### Written task
Compute how many lines below contain the word "have" and respond with that number only.
----------------------------------------
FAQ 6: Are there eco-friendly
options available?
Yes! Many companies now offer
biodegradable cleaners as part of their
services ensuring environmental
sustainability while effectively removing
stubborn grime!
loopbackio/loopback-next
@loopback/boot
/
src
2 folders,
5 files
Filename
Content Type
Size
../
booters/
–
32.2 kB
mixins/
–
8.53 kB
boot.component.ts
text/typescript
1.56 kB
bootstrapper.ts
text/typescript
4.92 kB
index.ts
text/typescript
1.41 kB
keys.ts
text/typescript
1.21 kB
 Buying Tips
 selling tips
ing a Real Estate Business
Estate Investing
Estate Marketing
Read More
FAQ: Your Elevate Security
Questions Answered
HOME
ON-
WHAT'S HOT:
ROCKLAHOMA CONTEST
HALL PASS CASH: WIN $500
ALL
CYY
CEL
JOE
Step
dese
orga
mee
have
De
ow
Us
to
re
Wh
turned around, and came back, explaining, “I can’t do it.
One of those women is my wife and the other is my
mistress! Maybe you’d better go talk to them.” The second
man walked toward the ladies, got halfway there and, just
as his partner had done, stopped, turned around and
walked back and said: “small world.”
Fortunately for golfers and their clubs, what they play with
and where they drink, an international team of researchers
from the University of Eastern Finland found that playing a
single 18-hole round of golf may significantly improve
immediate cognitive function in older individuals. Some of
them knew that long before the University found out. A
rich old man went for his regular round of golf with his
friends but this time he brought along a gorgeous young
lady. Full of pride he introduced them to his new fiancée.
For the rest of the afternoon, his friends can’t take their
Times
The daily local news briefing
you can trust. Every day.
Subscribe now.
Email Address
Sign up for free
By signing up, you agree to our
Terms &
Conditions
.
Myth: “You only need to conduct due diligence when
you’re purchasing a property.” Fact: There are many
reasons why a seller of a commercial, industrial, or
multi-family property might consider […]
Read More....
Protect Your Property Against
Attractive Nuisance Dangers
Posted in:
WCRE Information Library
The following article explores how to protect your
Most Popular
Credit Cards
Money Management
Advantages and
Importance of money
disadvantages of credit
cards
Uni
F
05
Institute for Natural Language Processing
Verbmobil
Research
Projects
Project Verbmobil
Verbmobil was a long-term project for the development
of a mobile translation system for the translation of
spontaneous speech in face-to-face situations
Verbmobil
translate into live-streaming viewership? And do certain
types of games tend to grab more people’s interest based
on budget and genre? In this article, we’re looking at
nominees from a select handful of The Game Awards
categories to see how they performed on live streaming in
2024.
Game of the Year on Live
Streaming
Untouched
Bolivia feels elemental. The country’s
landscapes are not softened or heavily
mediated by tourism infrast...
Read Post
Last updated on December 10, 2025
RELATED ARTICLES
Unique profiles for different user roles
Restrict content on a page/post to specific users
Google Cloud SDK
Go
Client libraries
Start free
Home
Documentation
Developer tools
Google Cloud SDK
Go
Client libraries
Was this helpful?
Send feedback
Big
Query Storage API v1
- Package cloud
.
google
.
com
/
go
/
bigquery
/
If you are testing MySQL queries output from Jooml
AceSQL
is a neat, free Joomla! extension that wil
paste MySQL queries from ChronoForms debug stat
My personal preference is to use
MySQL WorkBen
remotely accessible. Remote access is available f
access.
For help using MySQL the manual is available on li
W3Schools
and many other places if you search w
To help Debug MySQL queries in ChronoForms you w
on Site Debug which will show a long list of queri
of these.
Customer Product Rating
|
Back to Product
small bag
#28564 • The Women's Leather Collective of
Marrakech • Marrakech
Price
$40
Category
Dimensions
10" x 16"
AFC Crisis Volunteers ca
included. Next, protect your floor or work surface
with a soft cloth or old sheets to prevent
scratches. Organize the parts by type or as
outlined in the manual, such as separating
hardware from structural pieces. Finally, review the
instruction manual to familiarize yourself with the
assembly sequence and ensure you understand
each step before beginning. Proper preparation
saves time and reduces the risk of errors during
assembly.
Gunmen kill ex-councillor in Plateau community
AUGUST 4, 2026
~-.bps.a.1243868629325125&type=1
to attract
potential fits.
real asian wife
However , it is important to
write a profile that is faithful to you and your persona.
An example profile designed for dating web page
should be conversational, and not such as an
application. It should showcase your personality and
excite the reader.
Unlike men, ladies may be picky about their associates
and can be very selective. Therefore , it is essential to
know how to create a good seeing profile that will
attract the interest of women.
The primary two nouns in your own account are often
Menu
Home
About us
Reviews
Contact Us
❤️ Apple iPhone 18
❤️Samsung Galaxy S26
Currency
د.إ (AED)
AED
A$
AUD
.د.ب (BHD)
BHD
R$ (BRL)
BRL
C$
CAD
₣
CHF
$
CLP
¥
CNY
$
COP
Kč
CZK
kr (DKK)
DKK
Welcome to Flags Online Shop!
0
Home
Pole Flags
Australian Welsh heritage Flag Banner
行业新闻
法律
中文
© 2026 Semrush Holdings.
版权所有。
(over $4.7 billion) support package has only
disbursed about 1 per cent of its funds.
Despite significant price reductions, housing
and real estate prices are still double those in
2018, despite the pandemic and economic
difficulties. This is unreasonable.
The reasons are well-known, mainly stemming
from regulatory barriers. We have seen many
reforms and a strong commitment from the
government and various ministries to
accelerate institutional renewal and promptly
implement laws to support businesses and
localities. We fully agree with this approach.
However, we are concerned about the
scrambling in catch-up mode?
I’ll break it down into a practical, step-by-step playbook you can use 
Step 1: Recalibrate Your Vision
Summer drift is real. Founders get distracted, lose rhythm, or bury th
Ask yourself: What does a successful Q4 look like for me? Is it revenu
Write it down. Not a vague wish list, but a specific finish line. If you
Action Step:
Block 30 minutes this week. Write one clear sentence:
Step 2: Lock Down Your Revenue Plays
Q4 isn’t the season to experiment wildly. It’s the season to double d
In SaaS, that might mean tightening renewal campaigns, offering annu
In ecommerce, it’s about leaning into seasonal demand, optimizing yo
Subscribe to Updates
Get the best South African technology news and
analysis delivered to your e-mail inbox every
----------------------------------------
### Exercise response
2